This is a very simple, yet effective trick you can use to great effect, particularly while playing over blues changes. ( I – IV – V ) And yes, it's exactly what it sounds like – taking the 6 notes of the minor blues scale ( 1 - flat3 – 4 – flat5 – 5 – flat 7 ) and then adding the natural 3.
This creates an interesting, smooth, blurring effect over dominant chords because it highlights the major/minor juxtaposition that's one of the hallmarks of the blues. You should learn how to add the 3rd in multiple octaves to all 5 positions of the minor blues scale. Beginning with minor blues box 1, if, for example, you're in the key of A, you play the minor blues scale at fret 5. You'll add the 4th fret of the A string ( C# ) and then in the next octave add the C# on the G string at fret 6 and it's a simple as that.
You can follow the I, IV and V chords with this scale as they go past and it works great over all three chords. You'll be amazed at how much the addition of one little note can enhance your playing!

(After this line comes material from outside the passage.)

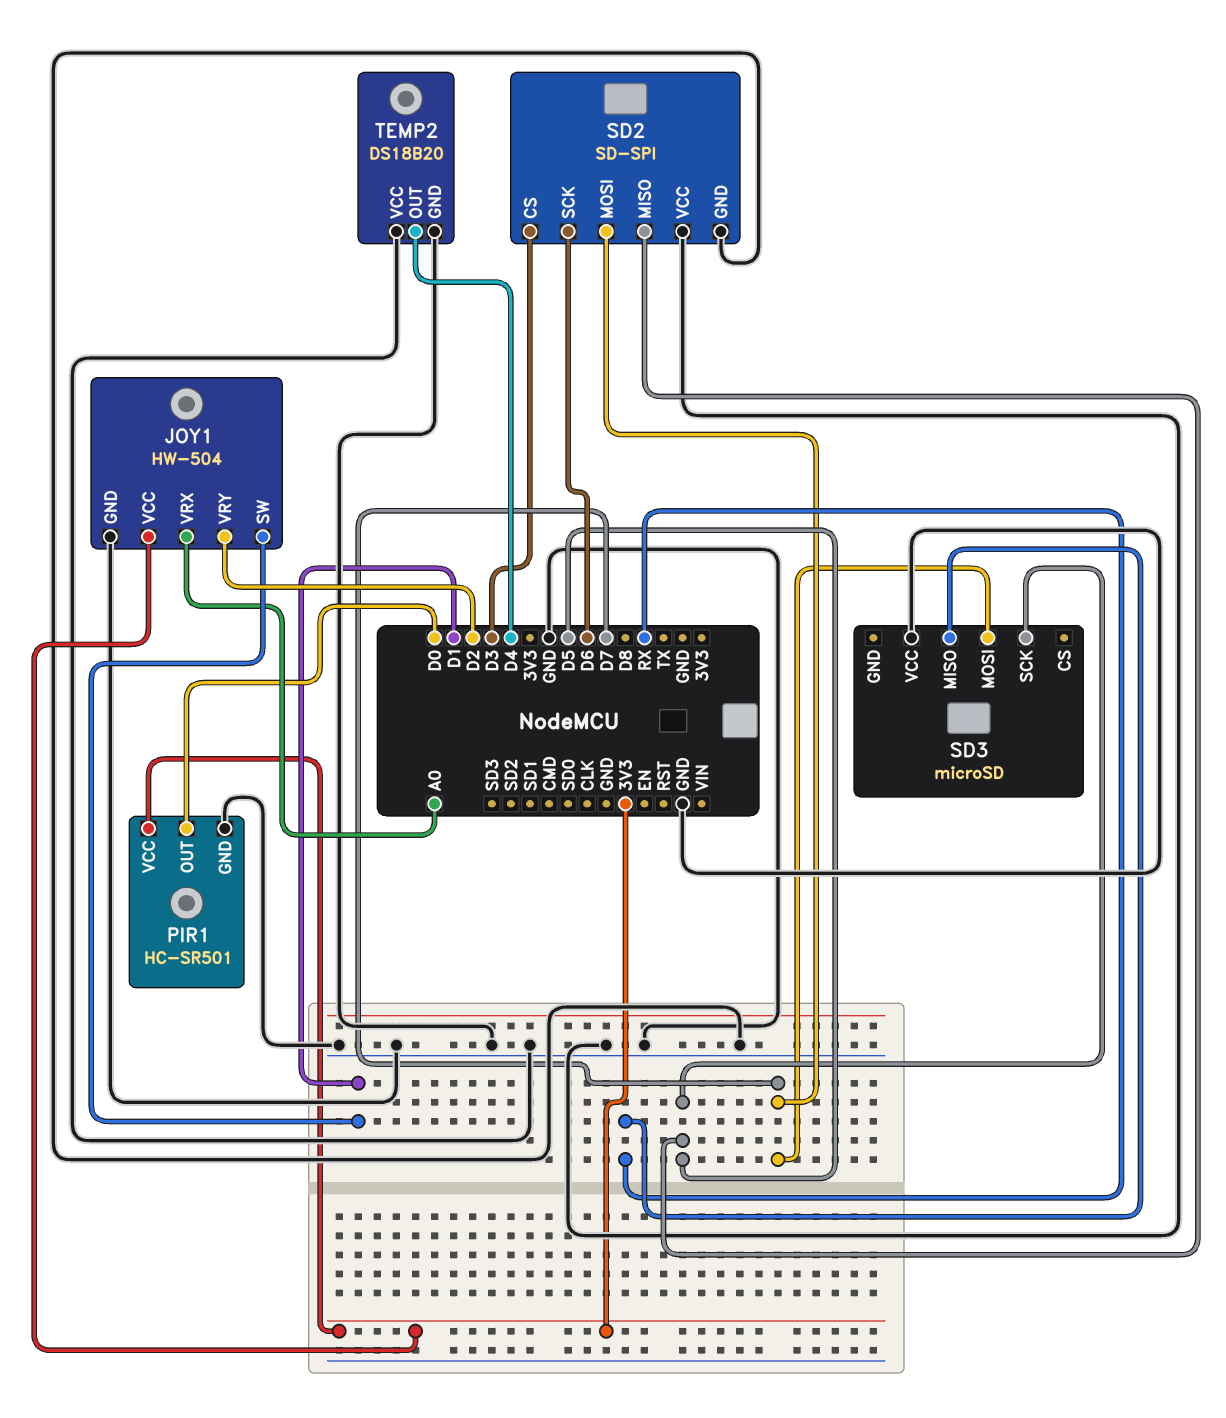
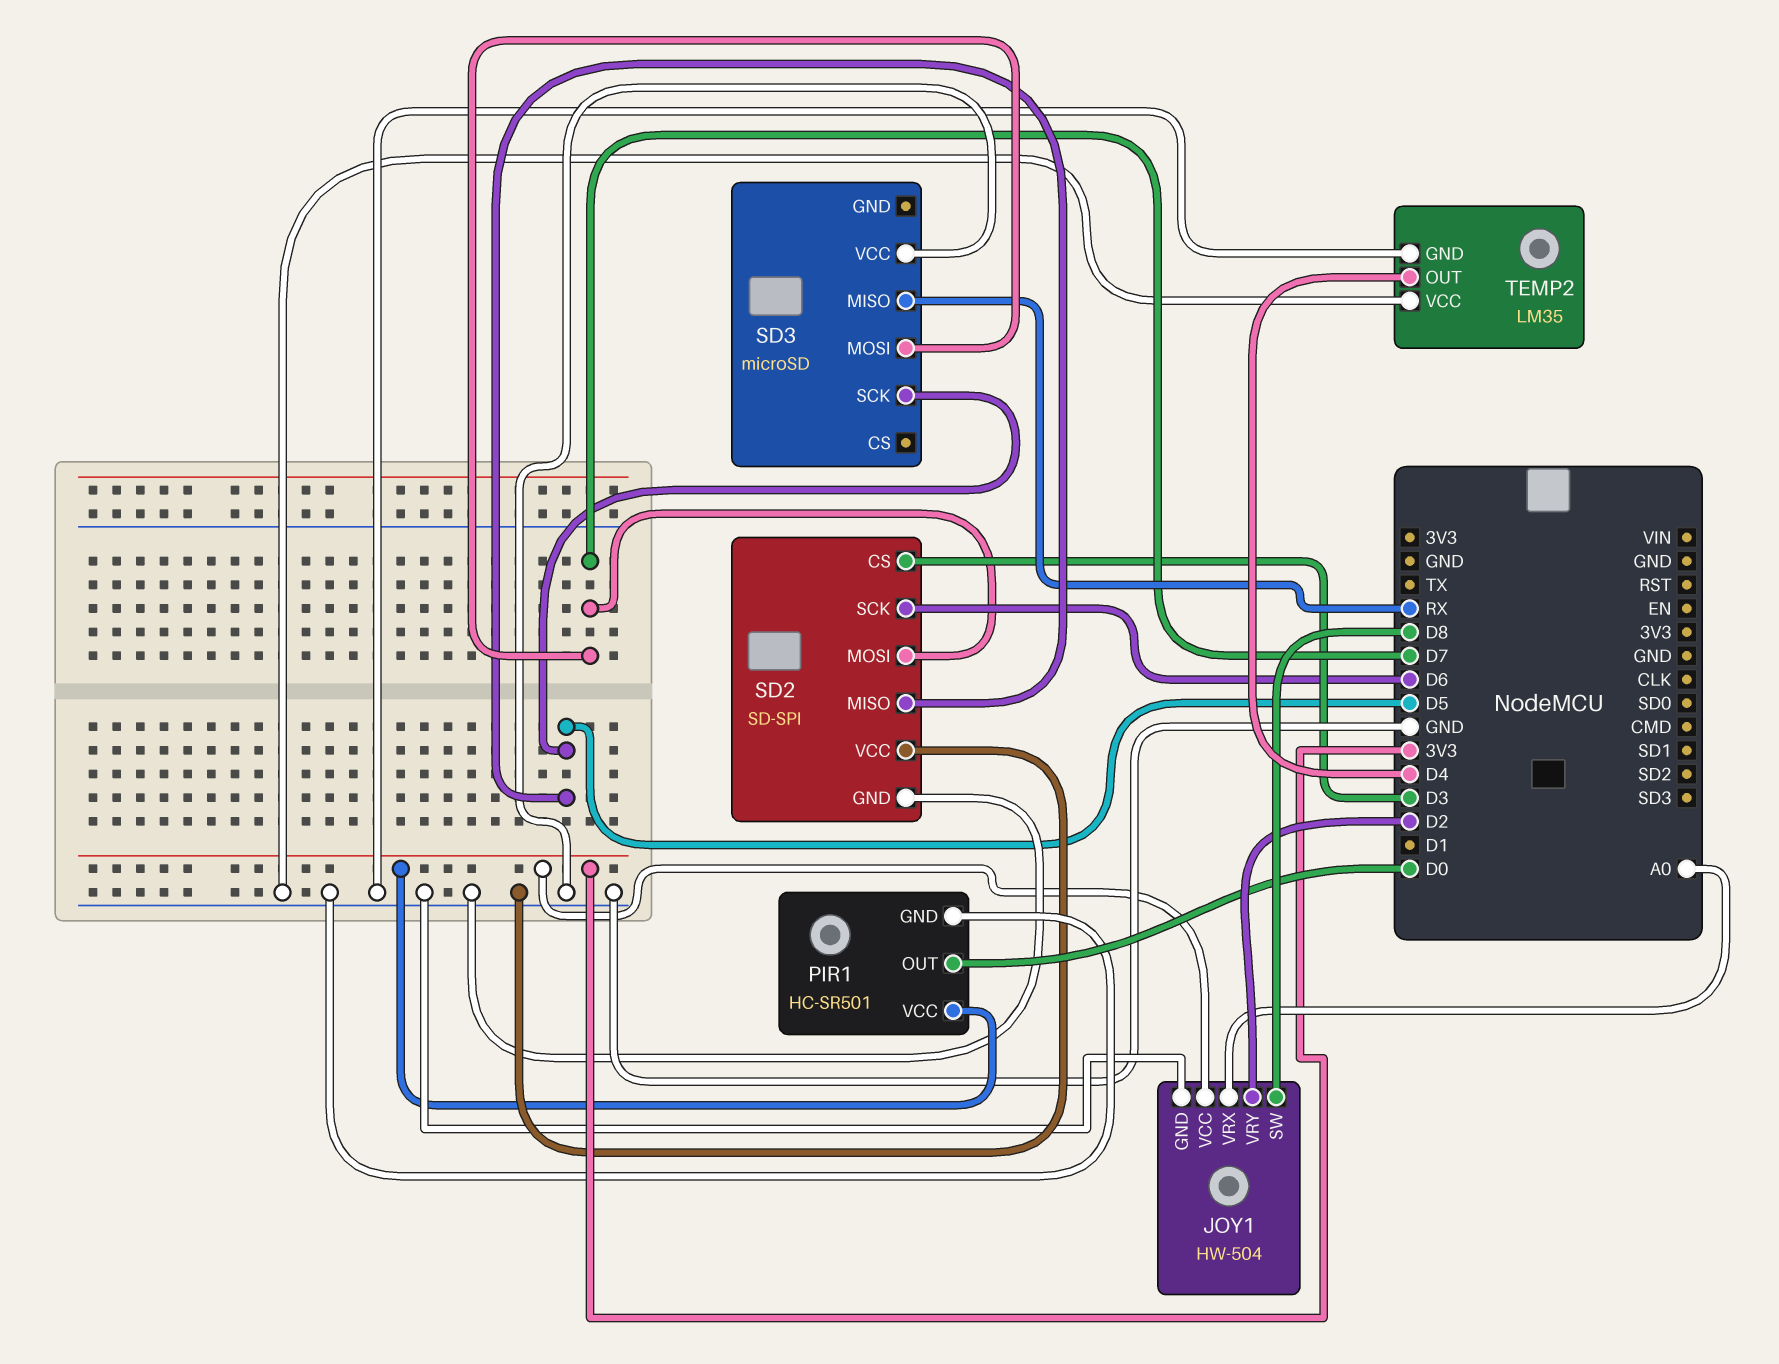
JOY1 pin SW: D1 -> D8
TEMP2: DS18B20 -> LM35

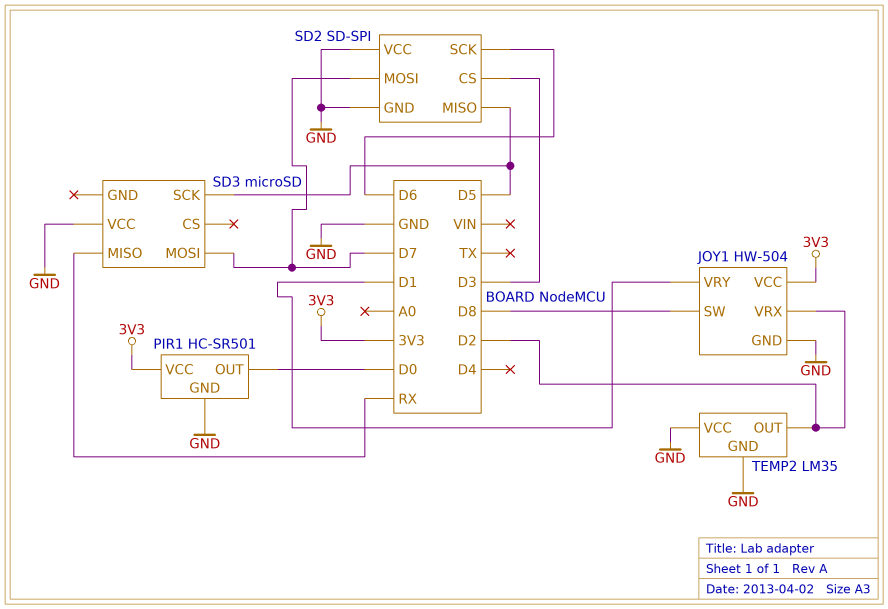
JOY1 pin VRX: A0 -> D2
JOY1 pin VRY: D2 -> D1
TEMP2 pin OUT: D4 -> D2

To familiarize your ear with the sound, I suggest you lay down a 12 bar I – IV – V blues on your looper pedal or play over a jam track in either G or A and first play the minor blues scale with the major 3rd rooted on the 6th string and follow the chords as the progress. Then once you're good at that, move the IV and V chord related scales up to the 5th string to consolidate the parameters of your scales.
Finally a really cool thing you can do in several keys, especially G, A, C, D and E, is to augment this idea of playing minor blues scales with added 3rds with open strings. For example, if you're in the key of A, when you're on the I chord ( A7 ), all of the open strings work well as toggle notes. ( E is the 5th, A is the root, D is the 4th, G is the flat7th, B is the 9th ) Then on the IV chord ( D7 ) you have: E is the 9th, A is the 5th, D is the root, G is the 4th, B is the 6th and finally for the V chord ( E7 ) E is the root, A is the 4th, D is the flat7th, G is the minor 3rd and B is the 5th.
It's well worth the time and effort to embrace this approach and add a new dimension to your blues improvisation!
Parallel keys and scales are keys and scales that share the same root. Understanding this concept is very useful to songwriters and for improvisation.
Many prominent songwriters employ parallel keys and/or parallel scales in their songs. The Beatles frequently used this device, in “While My Guitar Gently Weeps”, the verse is in the key of A minor and the bridge is in the key of A major. In “Penny Lane”, the verse is in B major and the bridge is in B major. Finally in “Norwegian Wood”, the verse is in D major and the bridge is in D minor.
You can also use parallel scales to great effect. An example I frequently teach students I,s parallel scales you can you to solo over a traditional dominant blues 12 bar progression. If, for example you're playing blues in the key of G, parallel scale options would be the G minor blues scale, G major blues scale, G mixolydian scale or G dorian scale. Those different scales offer a massive amount of varitey, especially if compounded (mixed together) creatively.
Lastly, another interesting trick you can use is to end a song on the parallel I chord of the key. So, if the song is in the key of A major you can end on some form of an A minor chord and if the song is in A minor, you can end on some form of A major.
It's useful to think of relative major and minors as the same notes or chords but with different starting and end points. For example, C major and A minor are reciprocal relatives to each other, both key have the same notes and chords, in this case, all natural notes. A C major scale is C through C natural and an A minor scale is A through A natural, the same notes but with different starting and end points.
It's also useful to learn to identify the relative minor key and scale contained within the major key and scale and the reverse. (the major key and scale contained within the minor key and scale)
If you play a two octave C major scale for example, the A minor scale is the same notes beginning on the sixth degree of the scale and going past the octave to the thirteenth and if you play an A minor scale in two octaves, the C major scale is the same notes but beginning on the third degree of the A minor scale and going past the octave to the tenth scale degree.
The concept of relative major and minor keys and scales is very useful for understanding composition and improvisation. Relatives share the same notes. Every major key has a relative minor key and every minor key has a relative major key. Every major scale has a relative minor scale and every minor scale has a relative major scale.
Here is a simple formula you can use to calculate the relatives: If you're in a major key or scale to find the relative minor simply move a minor 3rd lower (three half steps) which on the guitar or bass is 3 frets lower (to the left) for example, C is at the eight fret of the E string, if you're in the key of C major to find it's relative minor, move three frets lower which is A. A minor is the relative minor of C major, this applies to both the key and the scale. The keys and scales of C major and A minor contain the same notes, in this case, all natural notes.
Conversely, if you're in a minor key or scale, to calculate it's relative major, move up a minor 3rd. If you're in A minor, move up three frets and that gives you a C, C major in the relative major to A minor.
To reiterate in simple terms: major to relative minor = up a minor 3rd and minor to relative major = down a minor 3rd.